IJL – RÉSEAU.PRESSE – LE FRANCO

Photo : Montage Andoni Aldasoro
DOSSIER SPÉCIAL
L’Alberta à la croisée des chemins dans sa gestion des dépendances
La crise des opioïdes a laissé des traces profondes en Alberta. Alors que le nombre de décès liés à la toxicomanie demeure alarmant, les réponses publiques se multiplient, mais pas toujours dans le sens souhaité.

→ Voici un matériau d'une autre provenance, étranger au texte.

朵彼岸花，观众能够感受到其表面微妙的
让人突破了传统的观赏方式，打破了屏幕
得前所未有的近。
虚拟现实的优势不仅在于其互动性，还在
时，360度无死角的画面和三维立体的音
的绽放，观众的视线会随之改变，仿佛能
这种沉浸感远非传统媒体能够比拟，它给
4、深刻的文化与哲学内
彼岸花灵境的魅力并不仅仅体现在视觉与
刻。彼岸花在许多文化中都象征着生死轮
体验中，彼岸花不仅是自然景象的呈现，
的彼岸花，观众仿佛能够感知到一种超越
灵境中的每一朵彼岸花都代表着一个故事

À travers ce dossier, la rédaction explore de multiples facettes liées à ce fléau : resserrement des prescriptions médicales, fermeture de sites de consommation supervisée, tensions autour de l’itinérance et nouvelles stratégies de prévention dans les écoles. Et si les réponses émergent, les solutions ne sont ni toutes blanches ni toutes noires.

Kevin Bell (droite) et Vee Duncan (gauche), son acolyte chez Nék̓em qui est décédé d’une surdose en 2023. Photo : Courtoisie
Kevin Bell, qui s’implique depuis cinq ans au sein de l’organisme Nék̓em, une initiative qui soutient les personnes sans-abri, en particulier celles issues des communautés autochtones, ne mâche pas ses mots. «Le problème principal dans le discours actuel sur l’itinérance et la consommation, c’est cette tendance à vouloir tout simplifier et généraliser», affirme-t-il.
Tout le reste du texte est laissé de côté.